Rewrite the records below with every occurrence of "Happy learning" changed to "Enjoy learning", leaving all other text unchanged. Omit the pictures from your answer.

* [The data]:
▬▬▬
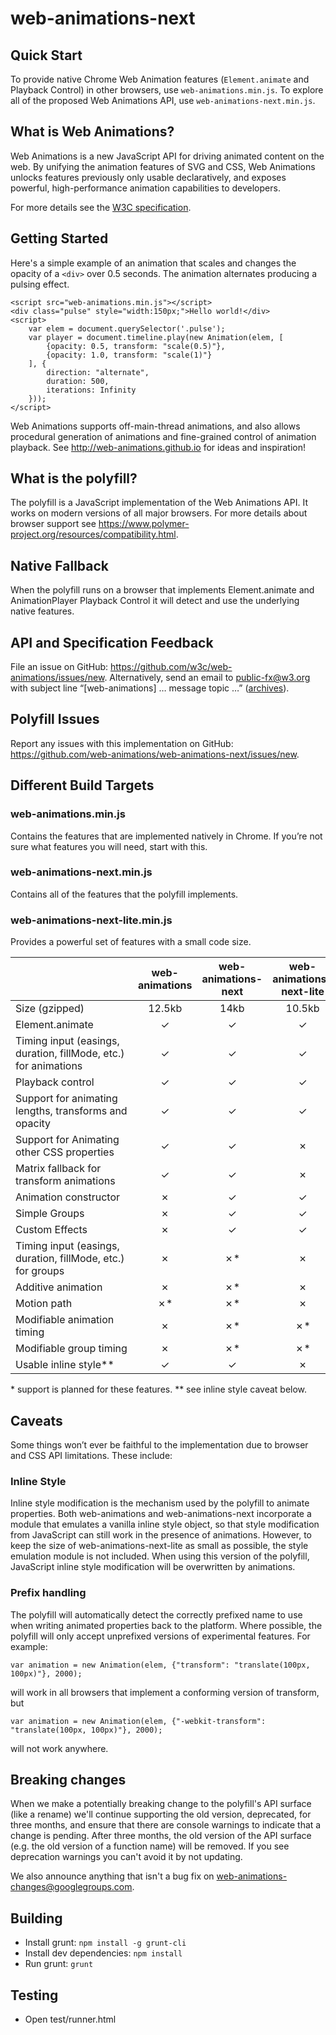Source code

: web-animations-next
===================

Quick Start
---------------

To provide native Chrome Web Animation features (`Element.animate` and Playback Control) in other browsers, use `web-animations.min.js`. To explore all of the proposed Web Animations API, use `web-animations-next.min.js`.

What is Web Animations?
-----------------------

Web Animations is a new JavaScript API for driving animated content on the web. By unifying the animation features of SVG and CSS, Web Animations unlocks features previously only usable declaratively, and exposes powerful, high-performance animation capabilities to developers.

For more details see the [W3C specification](http://w3c.github.io/web-animations/).

Getting Started
---------------

Here's a simple example of an animation that scales and changes the opacity of a `<div>` over 0.5 seconds. The animation alternates producing a pulsing effect.

    <script src="web-animations.min.js"></script>
    <div class="pulse" style="width:150px;">Hello world!</div>
    <script>
        var elem = document.querySelector('.pulse');
        var player = document.timeline.play(new Animation(elem, [
            {opacity: 0.5, transform: "scale(0.5)"},
            {opacity: 1.0, transform: "scale(1)"}
        ], {
            direction: "alternate",
            duration: 500,
            iterations: Infinity
        }));
    </script>

Web Animations supports off-main-thread animations, and also allows procedural generation of animations and fine-grained control of animation playback. See <http://web-animations.github.io> for ideas and inspiration!

What is the polyfill?
---------------------

The polyfill is a JavaScript implementation of the Web Animations API. It works on modern versions of all major browsers. For more details about browser support see <https://www.polymer-project.org/resources/compatibility.html>.

Native Fallback
---------------

When the polyfill runs on a browser that implements Element.animate and AnimationPlayer Playback
Control it will detect and use the underlying native features.

API and Specification Feedback
------------------------------

File an issue on GitHub: <https://github.com/w3c/web-animations/issues/new>.
Alternatively, send an email to <public-fx@w3.org> with subject line “[web-animations]
… message topic …” ([archives](http://lists.w3.org/Archives/Public/public-fx/)).

Polyfill Issues
---------------

Report any issues with this implementation on GitHub: 
<https://github.com/web-animations/web-animations-next/issues/new>.

Different Build Targets
-----------------------

### web-animations.min.js

Contains the features that are implemented natively in Chrome. If you’re not sure what features you
will need, start with this.

### web-animations-next.min.js

Contains all of the features that the polyfill implements.

### web-animations-next-lite.min.js

Provides a powerful set of features with a small code size.

|                        | web-animations | web-animations-next | web-animations-next-lite |
|------------------------|:--------------:|:-------------------:|:------------------------:|
|Size (gzipped)          | 12.5kb         | 14kb                | 10.5kb                   |
|<div style='width: 180px'>Element.animate</div>|&#10003;|&#10003;|&#10003;|
|<div style='width: 180px'>Timing input (easings, duration, fillMode, etc.) for animations</div>|&#10003;|&#10003;|&#10003;|
|<div style='width: 180px'>Playback control</div>|&#10003;|&#10003;|&#10003;|
|<div style='width: 180px'>Support for animating lengths, transforms and opacity</div>|&#10003;|&#10003;|&#10003;|
|<div style='width: 180px'>Support for Animating other CSS properties</div>|&#10003;|&#10003;|&#10007;|
|<div style='width: 180px'>Matrix fallback for transform animations</div>|&#10003;|&#10003;|&#10007;|
|<div style='width: 180px'>Animation constructor</div>|&#10007;|&#10003;|&#10003;|
|<div style='width: 180px'>Simple Groups</div>|&#10007;|&#10003;|&#10003;|
|<div style='width: 180px'>Custom Effects</div>|&#10007;|&#10003;|&#10003;|
|<div style='width: 180px'>Timing input (easings, duration, fillMode, etc.) for groups</div>|&#10007;|&#10007;*|&#10007;|
|<div style='width: 180px'>Additive animation</div>|&#10007;|&#10007;\*|&#10007;|
|<div style='width: 180px'>Motion path</div>|&#10007;\*|&#10007;\*|&#10007;|
|<div style='width: 180px'>Modifiable animation timing</div>|&#10007;|&#10007;\*|&#10007;\*|
|<div style='width: 180px'>Modifiable group timing</div>|&#10007;|&#10007;\*|&#10007;\*|
|<div style='width: 180px'>Usable inline style**</div>|&#10003;|&#10003;|&#10007;|

\* support is planned for these features.
** see inline style caveat below.

Caveats
-------

Some things won’t ever be faithful to the implementation due to browser and CSS API limitations. These include:

### Inline Style

Inline style modification is the mechanism used by the polyfill to animate properties. Both web-animations and web-animations-next incorporate a module that emulates a vanilla inline style object, so that style modification from JavaScript can still work in the presence of animations. However, to keep the size of web-animations-next-lite as small as possible, the style emulation module is not included. When using this version of the polyfill, JavaScript inline style modification will be overwritten by animations.

### Prefix handling

The polyfill will automatically detect the correctly prefixed name to use when writing animated properties back to the platform. Where possible, the polyfill will only accept unprefixed versions of experimental features. For example:

    var animation = new Animation(elem, {"transform": "translate(100px, 100px)"}, 2000);

will work in all browsers that implement a conforming version of transform, but

    var animation = new Animation(elem, {"-webkit-transform": "translate(100px, 100px)"}, 2000);

will not work anywhere.


Breaking changes
----------------

When we make a potentially breaking change to the polyfill's API surface (like a rename) we'll continue supporting the old version, deprecated, for three months, and ensure that there are console warnings to indicate that a change is pending. After three months, the old version of the API surface (e.g. the old version of a function name) will be removed. If you see deprecation warnings you can't avoid it by not updating.

We also announce anything that isn't a bug fix on [web-animations-changes@googlegroups.com](https://groups.google.com/forum/#!forum/web-animations-changes).


Building
--------

* Install grunt: `npm install -g grunt-cli`
* Install dev dependencies: `npm install`
* Run grunt: `grunt`

Testing
-------

* Open test/runner.html
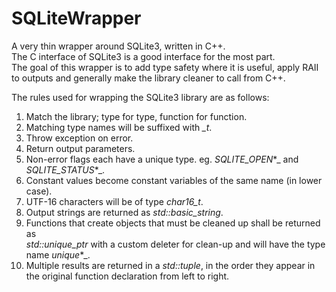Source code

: # SQLiteWrapper
A very thin wrapper around SQLite3, written in C++.  
The C interface of SQLite3 is a good interface for the most part.  
The goal of this wrapper is to add type safety where it is useful, apply RAII  
to outputs and generally make the library cleaner to call from C++.  

The rules used for wrapping the SQLite3 library are as follows:  
1. Match the library; type for type, function for function.  
2. Matching type names will be suffixed with _\_t_.  
3. Throw exception on error.  
4. Return output parameters.  
5. Non-error flags each have a unique type. eg. _SQLITE_OPEN_\*_ and  
_SQLITE_STATUS_\*_.  
6. Constant values become constant variables of the same name (in lower case).  
7. UTF-16 characters will be of type _char16_t_.  
8. Output strings are returned as _std::basic_string_.  
9. Functions that create objects that must be cleaned up shall be returned as  
_std::unique_ptr<T>_ with a custom deleter for clean-up and will have the type  
name _unique_\*_.  
10. Multiple results are returned in a _std::tuple_, in the order they appear in  
the original function declaration from left to right.  
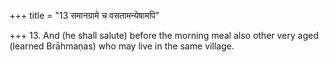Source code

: +++
title = "13 समानग्रामे च वसतामन्येषामपि"

+++
13. And (he shall salute) before the morning meal also other very aged (learned Brāhmaṇas) who may live in the same village.

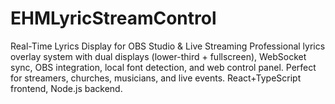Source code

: # EHMLyricStreamControl
Real-Time Lyrics Display for OBS Studio &amp; Live Streaming  Professional lyrics overlay system with dual displays (lower-third + fullscreen), WebSocket sync, OBS integration, local font detection, and web control panel. Perfect for streamers, churches, musicians, and live events. React+TypeScript frontend, Node.js backend.
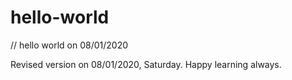 # hello-world
// hello world on 08/01/2020

Revised version on 08/01/2020, Saturday.
Happy learning always.
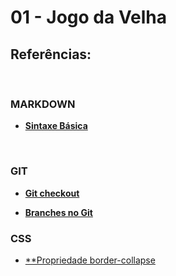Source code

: # 01 - Jogo da Velha


## Referências:
<br>

### MARKDOWN
 - [**Sintaxe Básica**](https://www.markdownguide.org/basic-syntax/)

<br>

### GIT

- [**Git checkout**](https://www.atlassian.com/br/git/tutorials/using-branches/git-checkout#:~:text=O%20comando%20git%20branch%20pode,para%20mudar%20para%20esse%20branch.)


- [**Branches no Git**](https://git-scm.com/book/pt-br/v2/Branches-no-Git-O-b%C3%A1sico-de-Ramifica%C3%A7%C3%A3o-Branch-e-Mesclagem-Merge)



### CSS

- [**Propriedade border-collapse](https://acervolima.com/css-propriedade-border-collapse/#:~:text=A%20propriedade%20border%2Dcollapse%20em,uma%20borda%20comum%20ou%20n%C3%A3o.)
▬▬▬
* [Result for this exercise]:
Source code

: web-animations-next
===================

Quick Start
---------------

To provide native Chrome Web Animation features (`Element.animate` and Playback Control) in other browsers, use `web-animations.min.js`. To explore all of the proposed Web Animations API, use `web-animations-next.min.js`.

What is Web Animations?
-----------------------

Web Animations is a new JavaScript API for driving animated content on the web. By unifying the animation features of SVG and CSS, Web Animations unlocks features previously only usable declaratively, and exposes powerful, high-performance animation capabilities to developers.

For more details see the [W3C specification](http://w3c.github.io/web-animations/).

Getting Started
---------------

Here's a simple example of an animation that scales and changes the opacity of a `<div>` over 0.5 seconds. The animation alternates producing a pulsing effect.

    <script src="web-animations.min.js"></script>
    <div class="pulse" style="width:150px;">Hello world!</div>
    <script>
        var elem = document.querySelector('.pulse');
        var player = document.timeline.play(new Animation(elem, [
            {opacity: 0.5, transform: "scale(0.5)"},
            {opacity: 1.0, transform: "scale(1)"}
        ], {
            direction: "alternate",
            duration: 500,
            iterations: Infinity
        }));
    </script>

Web Animations supports off-main-thread animations, and also allows procedural generation of animations and fine-grained control of animation playback. See <http://web-animations.github.io> for ideas and inspiration!

What is the polyfill?
---------------------

The polyfill is a JavaScript implementation of the Web Animations API. It works on modern versions of all major browsers. For more details about browser support see <https://www.polymer-project.org/resources/compatibility.html>.

Native Fallback
---------------

When the polyfill runs on a browser that implements Element.animate and AnimationPlayer Playback
Control it will detect and use the underlying native features.

API and Specification Feedback
------------------------------

File an issue on GitHub: <https://github.com/w3c/web-animations/issues/new>.
Alternatively, send an email to <public-fx@w3.org> with subject line “[web-animations]
… message topic …” ([archives](http://lists.w3.org/Archives/Public/public-fx/)).

Polyfill Issues
---------------

Report any issues with this implementation on GitHub: 
<https://github.com/web-animations/web-animations-next/issues/new>.

Different Build Targets
-----------------------

### web-animations.min.js

Contains the features that are implemented natively in Chrome. If you’re not sure what features you
will need, start with this.

### web-animations-next.min.js

Contains all of the features that the polyfill implements.

### web-animations-next-lite.min.js

Provides a powerful set of features with a small code size.

|                        | web-animations | web-animations-next | web-animations-next-lite |
|------------------------|:--------------:|:-------------------:|:------------------------:|
|Size (gzipped)          | 12.5kb         | 14kb                | 10.5kb                   |
|<div style='width: 180px'>Element.animate</div>|&#10003;|&#10003;|&#10003;|
|<div style='width: 180px'>Timing input (easings, duration, fillMode, etc.) for animations</div>|&#10003;|&#10003;|&#10003;|
|<div style='width: 180px'>Playback control</div>|&#10003;|&#10003;|&#10003;|
|<div style='width: 180px'>Support for animating lengths, transforms and opacity</div>|&#10003;|&#10003;|&#10003;|
|<div style='width: 180px'>Support for Animating other CSS properties</div>|&#10003;|&#10003;|&#10007;|
|<div style='width: 180px'>Matrix fallback for transform animations</div>|&#10003;|&#10003;|&#10007;|
|<div style='width: 180px'>Animation constructor</div>|&#10007;|&#10003;|&#10003;|
|<div style='width: 180px'>Simple Groups</div>|&#10007;|&#10003;|&#10003;|
|<div style='width: 180px'>Custom Effects</div>|&#10007;|&#10003;|&#10003;|
|<div style='width: 180px'>Timing input (easings, duration, fillMode, etc.) for groups</div>|&#10007;|&#10007;*|&#10007;|
|<div style='width: 180px'>Additive animation</div>|&#10007;|&#10007;\*|&#10007;|
|<div style='width: 180px'>Motion path</div>|&#10007;\*|&#10007;\*|&#10007;|
|<div style='width: 180px'>Modifiable animation timing</div>|&#10007;|&#10007;\*|&#10007;\*|
|<div style='width: 180px'>Modifiable group timing</div>|&#10007;|&#10007;\*|&#10007;\*|
|<div style='width: 180px'>Usable inline style**</div>|&#10003;|&#10003;|&#10007;|

\* support is planned for these features.
** see inline style caveat below.

Caveats
-------

Some things won’t ever be faithful to the implementation due to browser and CSS API limitations. These include:

### Inline Style

Inline style modification is the mechanism used by the polyfill to animate properties. Both web-animations and web-animations-next incorporate a module that emulates a vanilla inline style object, so that style modification from JavaScript can still work in the presence of animations. However, to keep the size of web-animations-next-lite as small as possible, the style emulation module is not included. When using this version of the polyfill, JavaScript inline style modification will be overwritten by animations.

### Prefix handling

The polyfill will automatically detect the correctly prefixed name to use when writing animated properties back to the platform. Where possible, the polyfill will only accept unprefixed versions of experimental features. For example:

    var animation = new Animation(elem, {"transform": "translate(100px, 100px)"}, 2000);

will work in all browsers that implement a conforming version of transform, but

    var animation = new Animation(elem, {"-webkit-transform": "translate(100px, 100px)"}, 2000);

will not work anywhere.


Breaking changes
----------------

When we make a potentially breaking change to the polyfill's API surface (like a rename) we'll continue supporting the old version, deprecated, for three months, and ensure that there are console warnings to indicate that a change is pending. After three months, the old version of the API surface (e.g. the old version of a function name) will be removed. If you see deprecation warnings you can't avoid it by not updating.

We also announce anything that isn't a bug fix on [web-animations-changes@googlegroups.com](https://groups.google.com/forum/#!forum/web-animations-changes).


Building
--------

* Install grunt: `npm install -g grunt-cli`
* Install dev dependencies: `npm install`
* Run grunt: `grunt`

Testing
-------

* Open test/runner.html
Source code

: # SQLiteWrapper
A very thin wrapper around SQLite3, written in C++.  
The C interface of SQLite3 is a good interface for the most part.  
The goal of this wrapper is to add type safety where it is useful, apply RAII  
to outputs and generally make the library cleaner to call from C++.  

The rules used for wrapping the SQLite3 library are as follows:  
1. Match the library; type for type, function for function.  
2. Matching type names will be suffixed with _\_t_.  
3. Throw exception on error.  
4. Return output parameters.  
5. Non-error flags each have a unique type. eg. _SQLITE_OPEN_\*_ and  
_SQLITE_STATUS_\*_.  
6. Constant values become constant variables of the same name (in lower case).  
7. UTF-16 characters will be of type _char16_t_.  
8. Output strings are returned as _std::basic_string_.  
9. Functions that create objects that must be cleaned up shall be returned as  
_std::unique_ptr<T>_ with a custom deleter for clean-up and will have the type  
name _unique_\*_.  
10. Multiple results are returned in a _std::tuple_, in the order they appear in  
the original function declaration from left to right.  
Source code

: +++
title = "13 समानग्रामे च वसतामन्येषामपि"

+++
13. And (he shall salute) before the morning meal also other very aged (learned Brāhmaṇas) who may live in the same village.

Source code

: # EHMLyricStreamControl
Real-Time Lyrics Display for OBS Studio &amp; Live Streaming  Professional lyrics overlay system with dual displays (lower-third + fullscreen), WebSocket sync, OBS integration, local font detection, and web control panel. Perfect for streamers, churches, musicians, and live events. React+TypeScript frontend, Node.js backend.
 # hello-world
// hello world on 08/01/2020

Revised version on 08/01/2020, Saturday.
Enjoy learning always.
Source code

: # 01 - Jogo da Velha


## Referências:
<br>

### MARKDOWN
 - [**Sintaxe Básica**](https://www.markdownguide.org/basic-syntax/)

<br>

### GIT

- [**Git checkout**](https://www.atlassian.com/br/git/tutorials/using-branches/git-checkout#:~:text=O%20comando%20git%20branch%20pode,para%20mudar%20para%20esse%20branch.)


- [**Branches no Git**](https://git-scm.com/book/pt-br/v2/Branches-no-Git-O-b%C3%A1sico-de-Ramifica%C3%A7%C3%A3o-Branch-e-Mesclagem-Merge)



### CSS

- [**Propriedade border-collapse](https://acervolima.com/css-propriedade-border-collapse/#:~:text=A%20propriedade%20border%2Dcollapse%20em,uma%20borda%20comum%20ou%20n%C3%A3o.)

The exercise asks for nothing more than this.